- Task instructions -
Pick up the text on building predictive models with Python and CoolaData from the point where it stops, and carry it forward.

- Reading text -

· · · · · · ·

Predictive Statistical Models with Python using CoolaData

Being an open source scripting language, Python is now one of the leading high level programming languages. It supports and functions for almost any statistical / model building operation you may want to do. Moreover, since the introduction of Pandas (a data analysis package) , Python has become very useful in operations on structured data. Even after choosing the right tool for your business (out of many) there still lies the issue running prediction and data models on the data. There are libraries such as http://www.scipy.org/, pandas, and others that are very common by data scientists.

CoolaData is an event based analytics platform which data scientists can now connect to using Python in order to build statistical and advanced data mining models. The connection is done by addressing CoolaData’s servers through it’s simple Query API. You can then run CoolaSQL, a behavioral extension to the SQL language, that enables you to utilize cohorts, paths and funnels to retrieve sample data for training your models.
By running these behavioral queries on large sets of data and getting results quickly, you’re shortening the cycle of analysis. This means that all you need to take care of are the data models, then you receive behavioral segments directly from huge data sets as events that your users performed.

“As a data scientist, it’s important to have access to raw data. Accessing the CoolaData API with Python allows me to pre-aggregate data using CQL, and then perform whatever processing I want myself using powerful analysis tools like Pandas for Python. The CoolaData API automatically returns queries as .CSV files, which makes storing and processing data easier.” Clinton Boys, Data Scientist.

The advantage of using CoolaData is that they store your data, offer ETL, and transfer event based data in real time. After you’ve finished tweaking you can then save the query results on your statistical tool. The real power here is the combination of a full stack analytics platform which can transfer the data through Python for statistical use.

 

Let’s look at real life example:

After exploring the data in CoolaData, we can see a correlation between the time a user spends on our application, during their first session, and the number of lifetime visits for the same user. Now, we will connect to your event store in CoolaData, get the data needed, and build a model to test our hypothesis that the first time visit duration is indeed a predictor for the users future visits.

1. Connect to CoolaData:

from requests import Session
def SQLtoURL(file):
          ## This function converts a .SQL file into a URL which can be passed to
          ## the CoolaData REST API. We need to flatten the URL and remove unnecessary characters.

· · · · · · ·

- Records supplied -

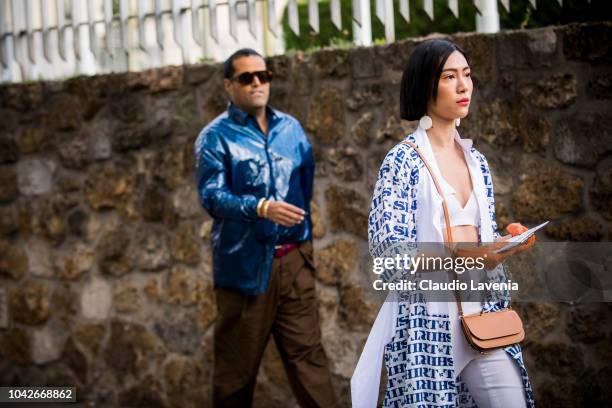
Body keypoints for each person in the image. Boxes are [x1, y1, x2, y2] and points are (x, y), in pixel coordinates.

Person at [351, 39, 536, 407]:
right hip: (425, 331)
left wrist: (502, 244)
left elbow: (480, 244)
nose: (464, 86)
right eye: (449, 76)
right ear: (425, 86)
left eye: (466, 74)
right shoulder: (402, 162)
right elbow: (391, 257)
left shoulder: (477, 162)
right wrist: (467, 255)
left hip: (482, 322)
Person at [194, 48, 338, 408]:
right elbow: (211, 197)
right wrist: (260, 207)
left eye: (263, 75)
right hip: (245, 270)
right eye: (246, 77)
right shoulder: (215, 137)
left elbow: (305, 185)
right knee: (236, 376)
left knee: (310, 362)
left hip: (294, 266)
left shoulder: (291, 129)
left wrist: (304, 249)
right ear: (229, 85)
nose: (257, 82)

· · · · · · ·

- Written answer -
     with open(file, 'r') as raw:
               data = raw.read().replace('\n', ' ').replace('\t',' ').replace('   ',' ').replace('  ',' ')
     return data
def QueryCoola(query, file = None):
          ## This function sends the raw SQL query via the Cooladata API via a HTTP POST request.
          session = Session()
          response = session.post(
               data = {'tq': query,
               'tqx': "out:csv",
               },
          url =      'https://app.cooladata.com/api/v2/projects/xxxxxx/cql/',
          headers = {'Authorization': 'Token xxxxxxxxxxxxxxxxxxxxxxxxxxxxxxxxxxxxxxxx'},)
          if file:
               with open(file+'.csv', 'w') as f:
               f.write(str(response.text.encode('utf-8')))
               return 'Done.'
          else:
               return response.text.encode('utf-8')
query = SQLtoURL('get_counts.sql')
print QueryCoola(query)

 

2. Our Statistical Model:

import pandas as pd
import numpy as np
import statsmodels.formula.api as sm
# Reading multiple CSV files
data = []
for i in range(1,3):
    frame = pd.read_csv('users_data/users_first_ses_dur_visit_count'+str(i)+'.csv')
    data.append(frame)
# Merging the frames into a single one
user_data = pd.concat(data)
user_data.columns=  ['uid', 'duration', 'returned']

# Learning a little bit about our data
print user_data.describe()

# let's see if they re really correlated:
print user_data.corr()

# This is where the magic happens, where we assume that the churn of users can be predicted
# from the duration of the user's first session.
result = sm.ols(formula="returned ~ duration ", data=user_data).fit()
# Let's See what we've got
print 'R2: '  + result.rsquared
# Do more stuff with the data , curnch & mung

 

The best thing to do from here is to send the data back to CoolaData, where we can further explore the data, slice and dice it, and act upon the insights we gathered.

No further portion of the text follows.